=== DIRECTIONS FOR THIS TASK ===
The entries that follow need to be printed exactly as they are, minus any pictures.

=== DATA TO USE ===
──────────────────────────────

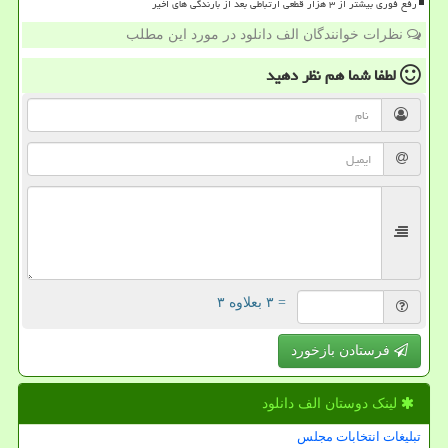
رفع فوری بیشتر از ۳ هزار قطعی ارتباطی بعد از بارندگی های اخیر
نظرات خوانندگان الف دانلود در مورد این مطلب
لطفا شما هم
نظر دهید
= ۳ بعلاوه ۳
فرستادن بازخورد
لینک دوستان الف دانلود
تبلیغات انتخابات مجلس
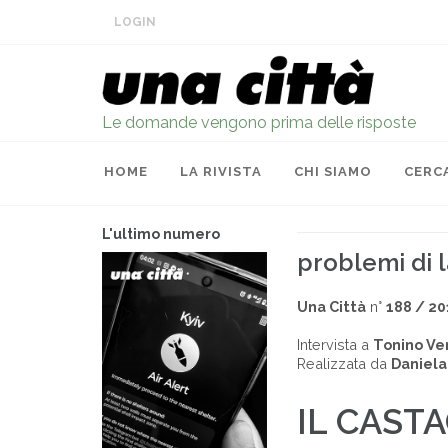
LOGIN
Le domande vengono prima delle risposte
HOME
LA RIVISTA
CHI SIAMO
CERC
L'ultimo numero
problemi di l
Una Città
n°
188 / 20
Intervista a
Tonino Ven
Realizzata da
Daniela
IL CAST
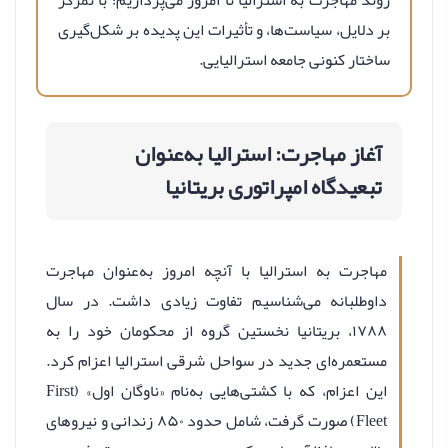
روند مهاجرت به استرالیا تا امروز می‌پردازیم؛ با تمرکز
بر دلایل، سیاست‌ها، و تأثیرات این پدیده بر شکل‌گیری
ساختار کنونی جامعه استرالیایی.
آغاز مهاجرت: استرالیا به‌عنوان
تبعیدگاه امپراتوری بریتانیا
مهاجرت به استرالیا با آنچه امروز به‌عنوان مهاجرت
داوطلبانه می‌شناسیم تفاوت زیادی داشت. در سال
۱۷۸۸، بریتانیا نخستین گروه از محکومان خود را به
مستعمره‌ای جدید در سواحل شرقی استرالیا اعزام کرد.
این اعزام، که با کشتی‌هایی به‌نام «ناوگان اول» (First
Fleet) صورت گرفت، شامل حدود ۸۵۰ زندانی و نیروهای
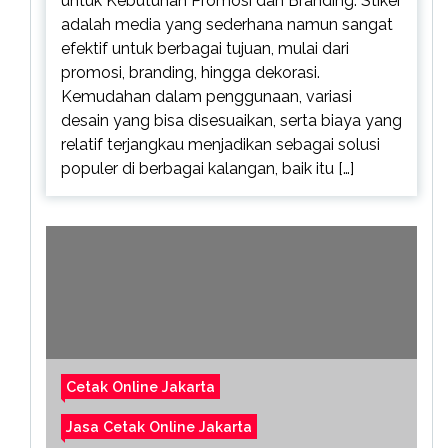
untuk Kebutuhan Promosi dan Branding. Stiker
adalah media yang sederhana namun sangat
efektif untuk berbagai tujuan, mulai dari
promosi, branding, hingga dekorasi.
Kemudahan dalam penggunaan, variasi
desain yang bisa disesuaikan, serta biaya yang
relatif terjangkau menjadikan sebagai solusi
populer di berbagai kalangan, baik itu […]
Cetak Online Jakarta
Jasa Cetak Online Jakarta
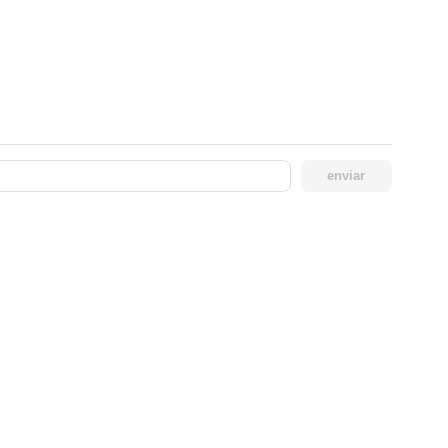
enviar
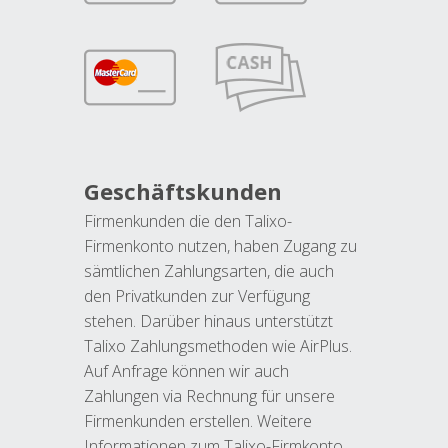
Geschäftskunden
Firmenkunden die den Talixo-
Firmenkonto nutzen, haben Zugang zu
sämtlichen Zahlungsarten, die auch
den Privatkunden zur Verfügung
stehen. Darüber hinaus unterstützt
Talixo Zahlungsmethoden wie AirPlus.
Auf Anfrage können wir auch
Zahlungen via Rechnung für unsere
Firmenkunden erstellen. Weitere
Informationen zum Talixo-Firmkonto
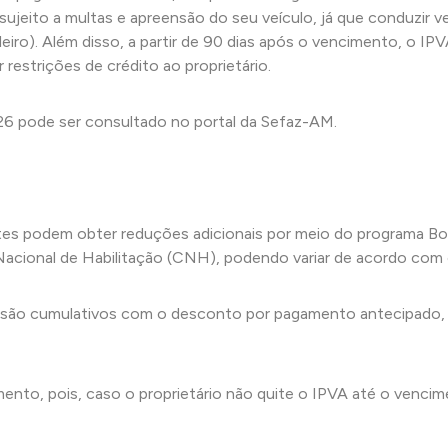
ujeito a multas e apreensão do seu veículo, já que conduzir v
iro). Além disso, a partir de 90 dias após o vencimento, o IPVA
 restrições de crédito ao proprietário.
 pode ser consultado no portal da Sefaz-AM.
ntes podem obter reduções adicionais por meio do programa 
 Nacional de Habilitação (CNH), podendo variar de acordo com
ão cumulativos com o desconto por pagamento antecipado, per
ento, pois, caso o proprietário não quite o IPVA até o venci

──────────────────────────────

=== EXERCISE SOLUTION ===
رفع فوری بیشتر از ۳ هزار قطعی ارتباطی بعد از بارندگی های اخیر
نظرات خوانندگان الف دانلود در مورد این مطلب
لطفا شما هم
نظر دهید
= ۳ بعلاوه ۳
فرستادن بازخورد
لینک دوستان الف دانلود
تبلیغات انتخابات مجلس
LOGIN
Le domande vengono prima delle risposte
HOME
LA RIVISTA
CHI SIAMO
CERC
L'ultimo numero
problemi di l
Una Città
n°
188 / 20
Intervista a
Tonino Ven
Realizzata da
Daniela
IL CAST
روند مهاجرت به استرالیا تا امروز می‌پردازیم؛ با تمرکز
بر دلایل، سیاست‌ها، و تأثیرات این پدیده بر شکل‌گیری
ساختار کنونی جامعه استرالیایی.
آغاز مهاجرت: استرالیا به‌عنوان
تبعیدگاه امپراتوری بریتانیا
مهاجرت به استرالیا با آنچه امروز به‌عنوان مهاجرت
داوطلبانه می‌شناسیم تفاوت زیادی داشت. در سال
۱۷۸۸، بریتانیا نخستین گروه از محکومان خود را به
مستعمره‌ای جدید در سواحل شرقی استرالیا اعزام کرد.
این اعزام، که با کشتی‌هایی به‌نام «ناوگان اول» (First
Fleet) صورت گرفت، شامل حدود ۸۵۰ زندانی و نیروهای
untuk Kebutuhan Promosi dan Branding. Stiker
adalah media yang sederhana namun sangat
efektif untuk berbagai tujuan, mulai dari
promosi, branding, hingga dekorasi.
Kemudahan dalam penggunaan, variasi
desain yang bisa disesuaikan, serta biaya yang
relatif terjangkau menjadikan sebagai solusi
populer di berbagai kalangan, baik itu […]
Cetak Online Jakarta
Jasa Cetak Online Jakarta
enviar
Geschäftskunden
Firmenkunden die den Talixo-
Firmenkonto nutzen, haben Zugang zu
sämtlichen Zahlungsarten, die auch
den Privatkunden zur Verfügung
stehen. Darüber hinaus unterstützt
Talixo Zahlungsmethoden wie AirPlus.
Auf Anfrage können wir auch
Zahlungen via Rechnung für unsere
Firmenkunden erstellen. Weitere
Informationen zum Talixo-Firmkonto
ujeito a multas e apreensão do seu veículo, já que conduzir v
iro). Além disso, a partir de 90 dias após o vencimento, o IPVA
 restrições de crédito ao proprietário.
 pode ser consultado no portal da Sefaz-AM.
ntes podem obter reduções adicionais por meio do programa 
 Nacional de Habilitação (CNH), podendo variar de acordo com
ão cumulativos com o desconto por pagamento antecipado, per
ento, pois, caso o proprietário não quite o IPVA até o venci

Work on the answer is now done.